— begin INPUT ROWS —

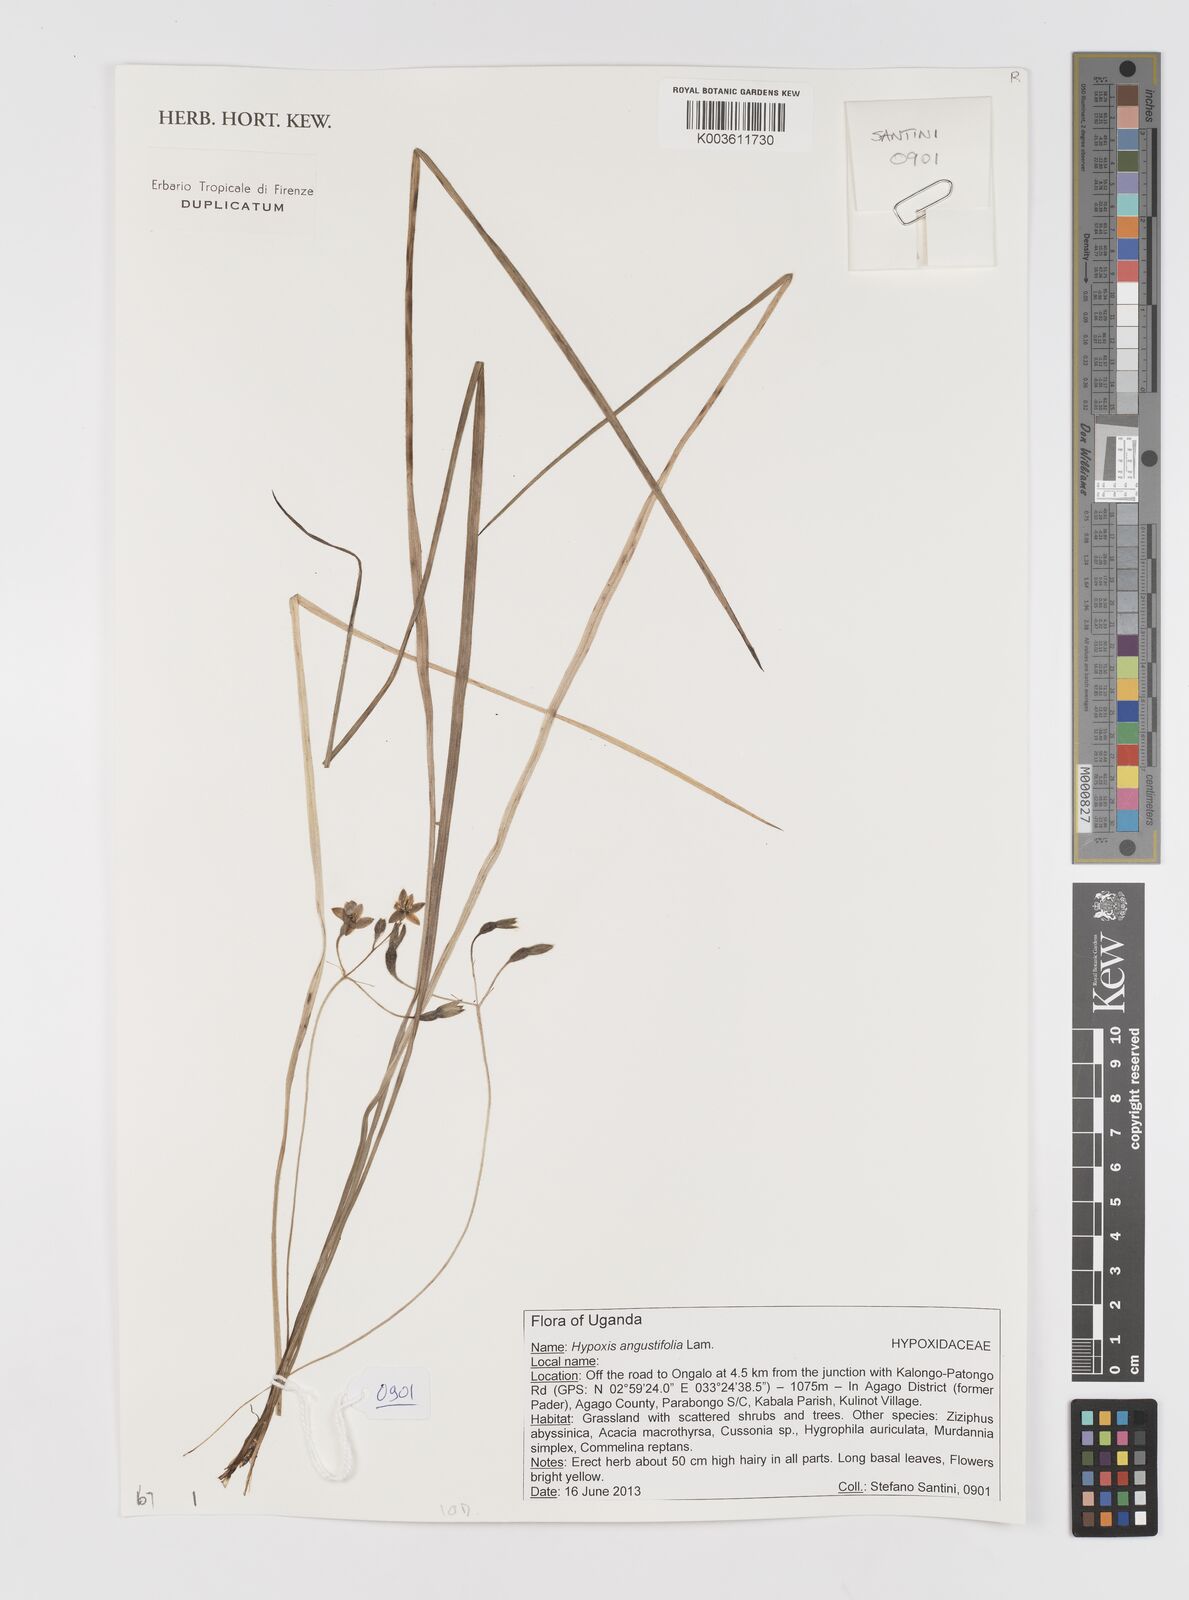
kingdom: Plantae
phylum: Tracheophyta
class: Liliopsida
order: Asparagales
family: Hypoxidaceae
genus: Hypoxis
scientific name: Hypoxis angustifolia
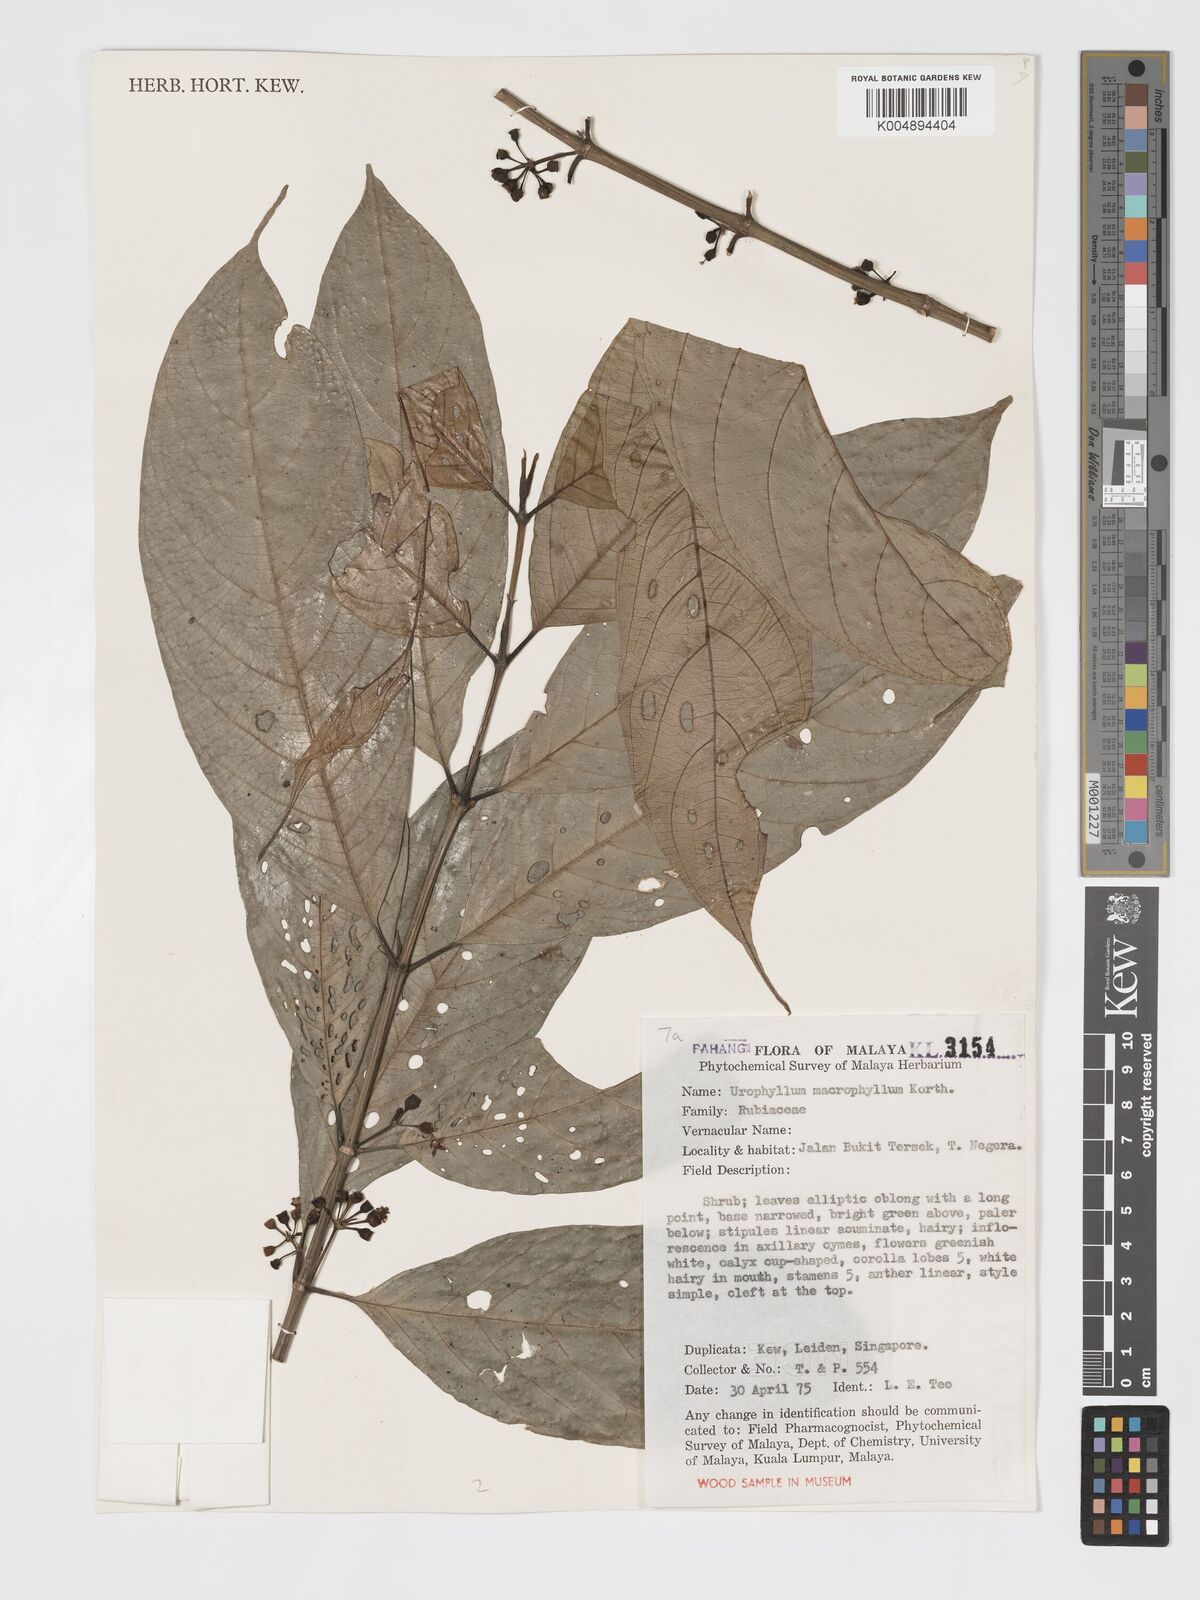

— end INPUT ROWS —

- **GOAL OF THE EXERCISE**
Rewrite the lines in the items above as one numbered list, leaving out any blank lines. Do not include the pictures in your answer.

- **RIGHT ANSWER**
1. kingdom: Plantae
2. phylum: Tracheophyta
3. class: Liliopsida
4. order: Asparagales
5. family: Hypoxidaceae
6. genus: Hypoxis
7. scientific name: Hypoxis angustifolia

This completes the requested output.